The next day, it swallowed nine overstuffed black bags of clothes and bedding on their way to a charity shop. It’s a marvel of packaging, measuring less than 4,5 metres long yet offering a family-sized boot and oodles of rear legroom. It’s also more refined than a number of other midsize SUVs which have recently visited the CAR garage. At 120 km/h, chats with backseat occupants require no more than a gently raised voice instead of the slightly delirious-sounding volume other crossovers demand.
Noticed an odd quirk this month: the wipers have an auto setting but no adjustment for the sensitivity. Someone at Peugeot clearly believed putting the system on hyper alert is the answer. A drizzle sets the wipers off on a constant wipe and the vigour with which they attempt to clean the screen only ramps up from there. They also don’t run out of steam when the vehicle comes to a halt at a traffic light, right at the point where other cars desensitise their systems.

● **EXTRACTED ENTRIES**:
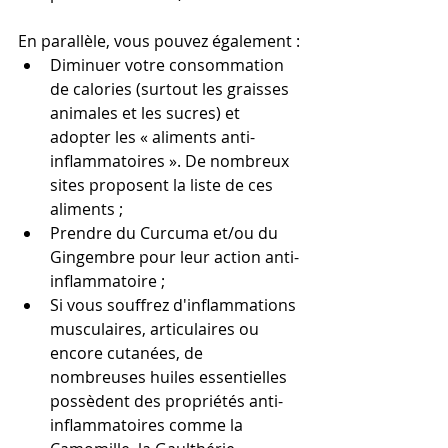
En parallèle, vous pouvez également :
Diminuer votre consommation 
de calories (surtout les graisses 
animales et les sucres) et 
adopter les « aliments anti-
inflammatoires ». De nombreux 
sites proposent la liste de ces 
aliments ;
Prendre du Curcuma et/ou du 
Gingembre pour leur action anti-
inflammatoire ;
Si vous souffrez d'inflammations 
musculaires, articulaires ou 
encore cutanées, de 
nombreuses huiles essentielles 
possèdent des propriétés anti-
inflammatoires comme la 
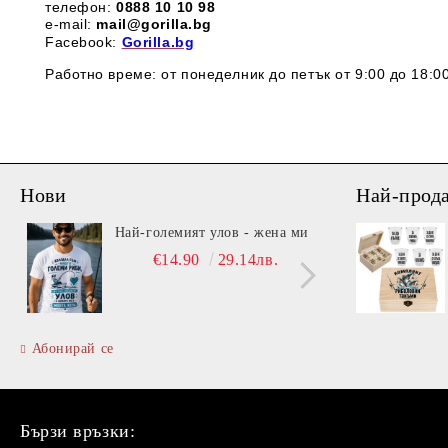
телефон:
0888 1
0 10 98
e-mail:
mail@gorilla.bg
Facebook:
Gorilla.bg
Работно време: от понеделник до петък от 9:00 до 18:00
Нови
Най-прод
Най-големият улов - жена ми
Вита
€14.90
29.14лв.
Абонирай се
Бързи връзки:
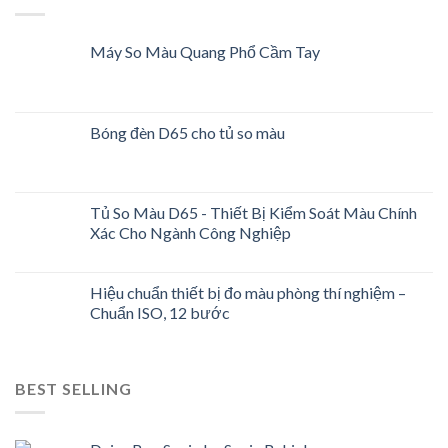
Máy So Màu Quang Phổ Cầm Tay
Bóng đèn D65 cho tủ so màu
Tủ So Màu D65 - Thiết Bị Kiểm Soát Màu Chính
Xác Cho Ngành Công Nghiệp
Hiệu chuẩn thiết bị đo màu phòng thí nghiệm –
Chuẩn ISO, 12 bước
BEST SELLING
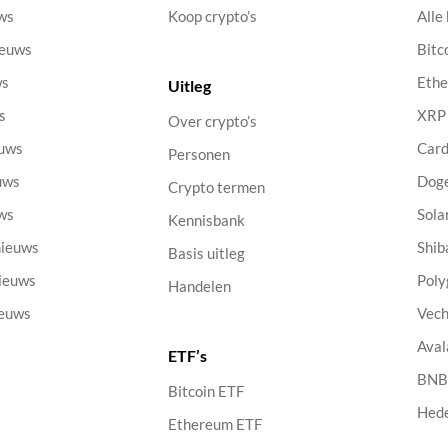
uws
Koop crypto’s
Alle
ieuws
Bitc
ws
Eth
Uitleg
s
XRP
Over crypto’s
euws
Car
Personen
uws
Dog
Crypto termen
uws
Sola
Kennisbank
nieuws
Shib
Basis uitleg
nieuws
Poly
Handelen
ieuws
Vech
Aval
ETF’s
s
BN
Bitcoin ETF
Hed
Ethereum ETF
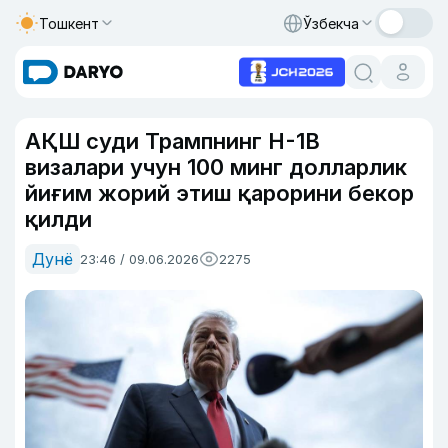
Тошкент
Ўзбекча
АҚШ суди Трампнинг H-1B
визалари учун 100 минг долларлик
йиғим жорий этиш қарорини бекор
қилди
Дунё
23:46 / 09.06.2026
2275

● **ABOUT THIS TASK**: In the car review above, condense the paragraph that begins "Noticed an odd quirk this month" into a short list that keeps its main facts.

● **TASK RESULT**:
- The wipers have an auto setting, but their sensitivity cannot be adjusted.
- Peugeot appears to have set the system to be hyper alert.
- Even a drizzle starts a constant wipe, and the wipers only grow more vigorous from there.
- They keep going when the vehicle stops at a traffic light, which is the point where other cars desensitise their systems.